Both stationary and laser flash photolysis were applied to study the photochemistry of a closed A-form of phenanthroline-containing spirooxazines in a methanol matrix (77 K). One of spirooxazines was nonsubstituted (SPO1) and the second one (SPO2) had a long alkyl substituent, n-C16H33, in the indoline part of the molecule. For SPO1, excitation of the A-form causes absorption of the B-form (600 nm) during the action of a laser pulse. Kinetics of a further increase in the concentration of B-form is determined by the inhomogeneity of a rigid matrix and is described by a set of exponents with characteristic times from hundreds of nanoseconds to tens of milliseconds. Absorption of the B-form is accompanied by absorption in the region of 400-750 nm, which belongs to X-isomer (an intermediate form of spirooxazine). The disappearance of X-isomer was described by a set of exponential functions with the characteristic times similar to those typical of the B-form appearance.
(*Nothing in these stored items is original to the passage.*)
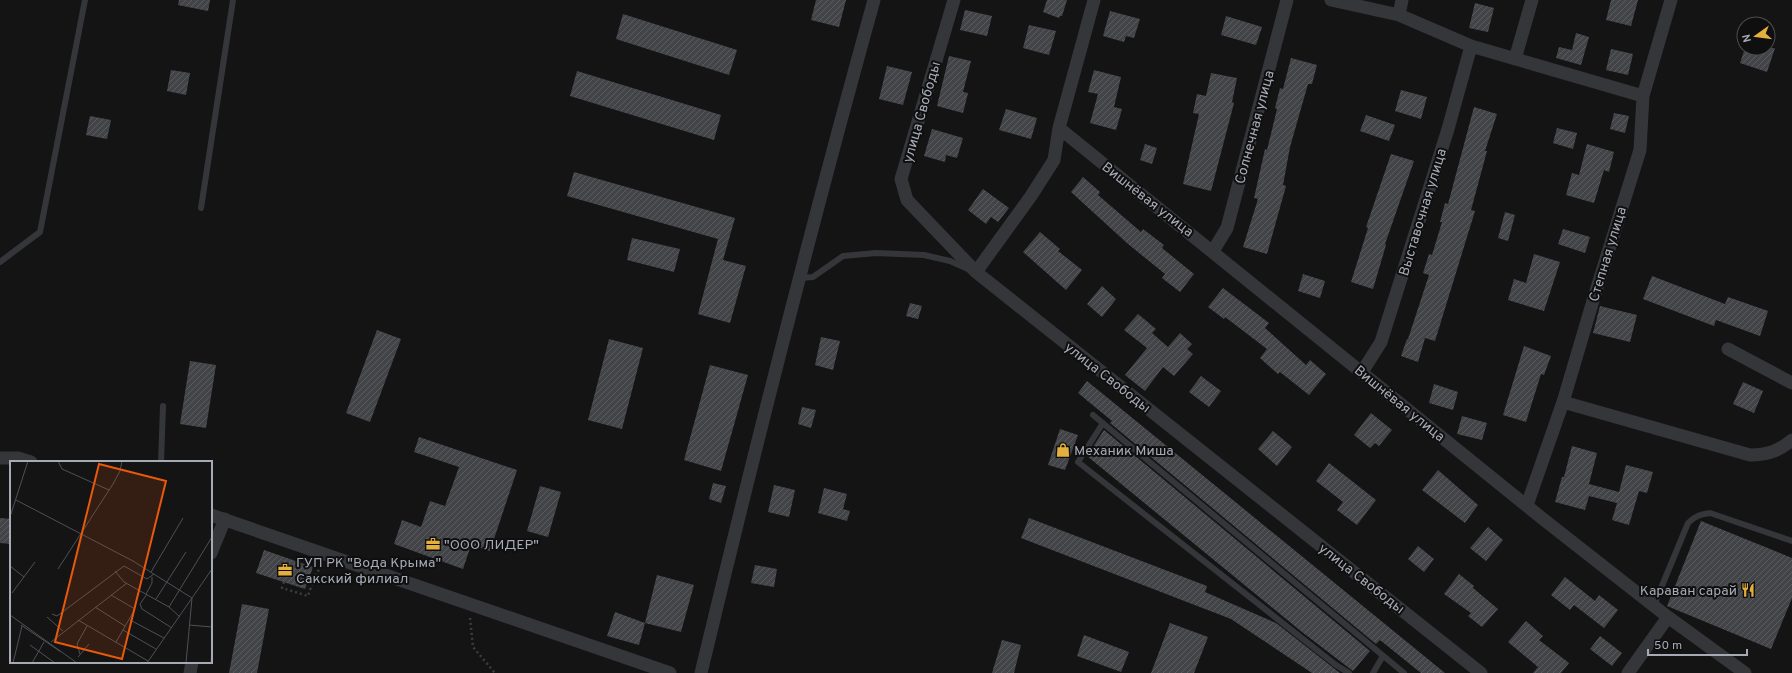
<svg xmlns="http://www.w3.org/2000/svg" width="1792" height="673" viewBox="0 0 1792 673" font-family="Overpass,sans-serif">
<defs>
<pattern id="building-hatch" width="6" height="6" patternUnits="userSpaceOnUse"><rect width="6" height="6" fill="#434448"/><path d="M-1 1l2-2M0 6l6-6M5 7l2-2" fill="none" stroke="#5b5c60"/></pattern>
</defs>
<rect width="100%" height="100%" fill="#141415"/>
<path fill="url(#building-hatch)" d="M179 0H210L208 11 178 5Z
M816 0H846L839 27 811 20Z
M1047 0H1067L1062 16H1060L1059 18 1043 12Z
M1611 0H1638L1631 26 1606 20Z
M1475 3 1494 8 1488 32 1469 28Z
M965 10 992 16 987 36 960 30Z
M1110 11 1140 19 1134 38 1126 36 1124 42 1103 36Z
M623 14 737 50 729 75 616 39Z
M1226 16 1262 27 1256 45 1221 35Z
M1029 25 1056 31 1049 55 1023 48Z
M1576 33 1589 37 1581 65 1556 58 1559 47 1572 50Z
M1745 48H1775L1767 72 1740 63Z
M1611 49 1633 54 1628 75 1606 70Z
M949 56 971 61 963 92 968 93 963 113 937 106Z
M1291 58 1317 65 1312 84H1308L1290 147 1283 185 1286 186 1267 254 1243 247 1258 199 1254 198 1265 149 1267 150 1277 109 1275 108 1280 88 1283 89Z
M887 66 912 72 903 105 879 99Z
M171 70 190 73 186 95 167 91Z
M1094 70 1121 77 1114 107 1122 109 1116 130 1090 123 1098 94 1088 92Z
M577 71 721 115 714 140 570 96Z
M1211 73 1237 78 1232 102 1234 103 1211 191 1183 184 1199 114 1193 113 1197 94 1206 96Z
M1401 90 1427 97 1421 119 1395 111Z
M1474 107 1497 114 1485 151H1487L1471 210 1475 211 1435 341 1425 338 1418 362 1401 356 1407 339H1408L1429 275 1423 273 1429 254 1432 255 1442 222H1440L1445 203 1448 204Z
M1006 109 1037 118 1031 139 999 130Z
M1614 113 1629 116 1625 133 1610 129Z
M1366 115 1395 125 1389 141 1360 131Z
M90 116 111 120 107 139 86 135Z
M1557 128 1577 133 1573 149 1553 143Z
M932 129 963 138 957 158 946 155 945 162 924 156Z
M1145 144 1157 148 1152 164 1140 160Z
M1587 144 1614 152 1609 172 1604 170 1594 203 1566 195 1572 173 1579 175Z
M1391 154 1414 161 1385 244 1386 245 1373 289 1351 282 1368 228 1366 227Z
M574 172 735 218 723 260 746 266 730 323 698 314 718 239 567 196Z
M1083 177 1100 192 1098 195 1141 232 1143 229 1164 245 1162 248 1194 274 1180 292 1162 278 1165 274 1128 244 1071 192Z
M983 189 1009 208 998 222 991 217 986 224 968 210Z
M1505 212 1515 215 1508 241 1498 238Z
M1563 229 1590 237 1585 253 1558 244Z
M1040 232 1060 249 1058 251 1082 270 1066 290 1023 252Z
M632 238 680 249 674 272 627 260Z
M1534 254 1560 262 1544 311 1508 300 1514 279 1526 283Z
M1303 274 1325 281 1320 298 1298 291Z
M1652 276 1725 304 1728 297 1768 311 1760 336 1716 320 1714 326 1643 299Z
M1102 286 1116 299 1102 317 1087 304Z
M1223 288 1269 323 1265 328 1306 365 1310 360 1326 374 1309 395 1280 372 1278 374 1260 358 1267 349 1225 317 1224 319 1208 307Z
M910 303 922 306 918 319 906 316Z
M1600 306 1637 315 1630 342 1593 333Z
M1138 314 1156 329 1152 333 1168 347 1180 333 1192 344 1187 349 1193 354 1174 376 1163 367 1145 391 1125 375 1147 348 1124 330Z
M377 330 401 339 370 422 346 413Z
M821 337 840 341 833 370 815 365Z
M609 339 643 348 622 429 588 420Z
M1524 346 1551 356 1544 375 1541 374 1526 422 1503 415Z
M190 361 216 365 206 428 180 424Z
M710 365 748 375 721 471 684 460Z
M1201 376 1221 391 1209 407 1189 392Z
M1087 381 1445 673H1421L1380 640 1376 644 1110 423 1112 421 1078 393Z
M1743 382 1763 391 1754 413 1733 404Z
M1434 384 1458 392 1453 410 1429 403Z
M802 407 816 410 811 428 798 424Z
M1371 413 1392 430 1379 446 1375 443 1370 448 1354 435Z
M1462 416 1487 423 1482 440 1457 434Z
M1060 429 1078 435 1065 470 1048 465Z
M1104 430 1370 651 1353 671 1302 632 1087 456Z
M1273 431 1292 447 1277 466 1258 449Z
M419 437 517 470 490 551 471 545 463 569 394 544 402 520 421 527 430 501 445 506 459 467 414 452Z
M1572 446 1597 453 1589 484 1619 492 1626 465 1653 472 1647 493 1639 491 1629 525 1612 520 1617 503 1589 496 1585 510 1555 502 1562 477H1564Z
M1329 463 1376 500 1357 525 1337 510 1343 502 1316 481Z
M1438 470 1478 505 1465 523 1422 490Z
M713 483 726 486 721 503 709 499Z
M774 485 795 490 789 517 768 512Z
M540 486 561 492 548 537 527 531Z
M824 488 847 494 843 509 850 511 847 521 818 513Z
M0 518 11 519V544L0 543Z
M1029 518 1207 586 1205 592 1276 623 1340 673H1312L1231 619 1021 538Z
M1701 521 1792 558V598L1771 649 1667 606Z
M1488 527 1503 540 1486 561 1470 548Z
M1418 546 1434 559 1424 572 1408 559Z
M264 550 313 567 305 589 256 573Z
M755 565 777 569 774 587 751 583Z
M1459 574 1474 586 1473 588 1498 609 1482 627 1468 616 1471 613 1444 594Z
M657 575 694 585 681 632 645 623Z
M1565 577 1595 601 1599 595 1618 610 1604 628 1574 605 1570 610 1551 595Z
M242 604 269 609 257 673H229Z
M615 612 645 623 639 645 607 636Z
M1526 621 1543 636 1539 640 1569 663 1561 673H1533L1538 667 1508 642Z
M1170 623 1208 637 1194 673H1151Z
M1084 635 1129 652 1121 672 1077 656Z
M1600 636 1622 653 1612 666 1590 649Z
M1002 640 1021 645 1014 673H992Z"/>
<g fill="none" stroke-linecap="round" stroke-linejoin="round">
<path stroke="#3b3d41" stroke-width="2.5" stroke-dasharray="2 3" stroke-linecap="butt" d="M284 582 282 588 308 596 315 575 322 566
M470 618 473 647 495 673"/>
<path stroke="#35363a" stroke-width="6" d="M201 208 233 0
M0 262 40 232 85 0
M800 278 813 277 843 256 876 253 924 255 950 261 968 269
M1093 415 1404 673
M1103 423 1078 462 1336 665 1349 673
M161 462 163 406
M1654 605 1688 523C1695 516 1701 514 1710 513L1792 541
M1373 673 1383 656"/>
<path stroke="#35363a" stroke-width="13" d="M954 0 901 179 907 200 976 272 1481 673
M1331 0 1399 15 1471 46 1643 96
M1399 15 1402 0
M1515 59 1532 0
M1059 128 1543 519 1668 617 1745 673
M1213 251 1227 228 1287 0
M976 272 1031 196 1054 160 1059 128 1094 0
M1728 349 1792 383
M1362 372 1381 342 1448 129 1471 46
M1563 402 1750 455C1767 455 1779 451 1792 440
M0 458H18L31 462
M1527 505 1563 402 1595 294 1640 150 1643 96 1671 0
M211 515 670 673
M211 553 225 519
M190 673 192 662
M701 673C755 448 812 223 874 0
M1628 673 1668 617"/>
</g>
<defs>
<symbol id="shop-bare" viewBox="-9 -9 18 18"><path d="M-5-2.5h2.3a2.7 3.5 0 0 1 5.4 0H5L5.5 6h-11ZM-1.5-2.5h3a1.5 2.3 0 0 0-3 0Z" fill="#e4b03d" stroke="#0f0f10" stroke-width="2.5" paint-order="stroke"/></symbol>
<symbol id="office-bare" viewBox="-9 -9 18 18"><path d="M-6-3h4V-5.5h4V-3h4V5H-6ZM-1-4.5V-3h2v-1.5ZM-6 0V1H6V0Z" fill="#e4b03d" stroke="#0f0f10" stroke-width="2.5" paint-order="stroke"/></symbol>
<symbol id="restaurant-bare" viewBox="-9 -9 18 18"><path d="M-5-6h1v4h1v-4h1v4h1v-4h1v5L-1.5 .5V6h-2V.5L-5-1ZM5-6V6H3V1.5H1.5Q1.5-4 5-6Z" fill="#e4b03d" stroke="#0f0f10" stroke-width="2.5" paint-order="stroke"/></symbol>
</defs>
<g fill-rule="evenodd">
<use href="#shop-bare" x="1053" y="440" width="20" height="20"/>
<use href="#office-bare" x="423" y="534" width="20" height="20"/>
<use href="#office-bare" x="275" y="560" width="20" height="20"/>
<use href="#restaurant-bare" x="1738" y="580" width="20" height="20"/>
</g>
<g text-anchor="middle" stroke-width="4" stroke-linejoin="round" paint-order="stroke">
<g font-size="14" fill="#a6aab5" stroke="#0f0f10">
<text transform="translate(921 112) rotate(-74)" y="5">улица Свободы</text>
<text transform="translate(1254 127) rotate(-75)" y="5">Солнечная улица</text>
<text transform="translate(1148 199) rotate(38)" y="5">Вишнёвая улица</text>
<text transform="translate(1422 212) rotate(-73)" y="5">Выставочная улица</text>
<text transform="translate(1607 254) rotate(-73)" y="5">Степная улица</text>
<text transform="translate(1108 377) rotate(38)" y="5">улица Свободы</text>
<text transform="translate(1400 403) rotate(39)" y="5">Вишнёвая улица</text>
<text transform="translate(1362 578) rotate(38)" y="5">улица Свободы</text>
</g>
<g font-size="14" fill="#a6aab5" stroke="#0f0f10" text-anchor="start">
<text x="1074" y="455">Механик Миша</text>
<text x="444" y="549">"ООО ЛИДЕР"</text>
<text x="296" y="567">ГУП РК "Вода Крыма"<tspan x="296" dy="16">Сакский филиал</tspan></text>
<text x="1737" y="595" text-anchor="end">Караван сарай</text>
</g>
</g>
<g transform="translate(10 461)">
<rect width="202" height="202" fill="#141415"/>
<path fill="none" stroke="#4e5055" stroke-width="1" d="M48 0 52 8 99 29M6 39 123 100 182 137M0 56 18 0M0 105 14 116M48 108 103 23 110 10 112 0M105 110 114 121 159 146 170 156M141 111 173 57M2 132 25 101M136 133 142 122V116M137 133 130 143 132 148 162 167M101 134 125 148 106 181M146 138 176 91M85 146 115 165M159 146 202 76M42 153 47 155 114 105 137 118 144 113M0 154 67 202M37 156 53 170M68 159 138 200M120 159 154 177M11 164 51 191M179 164 202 166M113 169 146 188M41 181 117 122M20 184 45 202M70 193 67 183 77 165M68 196 79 183M3 202 12 165M22 202 34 181M137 202 202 108M176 202 182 137M201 202 202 188"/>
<path fill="#e8590c" fill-opacity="0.15" stroke="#e8590c" stroke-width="2" d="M89 3 156 20 112 198 45 181Z"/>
<rect width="202" height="202" fill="none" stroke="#a6aab5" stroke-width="2"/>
</g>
<g transform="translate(1756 36) rotate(256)"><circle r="19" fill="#0f0f10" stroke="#4b4d52"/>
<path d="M0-3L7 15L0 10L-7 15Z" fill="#e4b03d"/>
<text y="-6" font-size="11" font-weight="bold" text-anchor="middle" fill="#a6aab5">N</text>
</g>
<path d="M1648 649v6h99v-6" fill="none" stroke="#a6aab5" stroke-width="2"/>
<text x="1654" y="649" font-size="12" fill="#a6aab5" stroke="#0f0f10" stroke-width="3" paint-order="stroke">50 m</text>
</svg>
For SPO1, only the B-form is accumulated during the stationary photolysis (X-isomer is completely transformed into the B-form). For SPO2, a range of characteristic times moves toward long times so that the X-isomer absorption is observed even upon stationary photolysis. Thus, a long X-isomer lifetime indicates that the B-form originates from the ground state of this intermediate. The existence of a long substituent substantially increases the time of X → B transformation in a frozen matrix. The appearance of a narrow absorption band at 600 nm immediately after the laser pulse was assigned to the formation of only one of the possible isomers of B-form upon X → B transformation.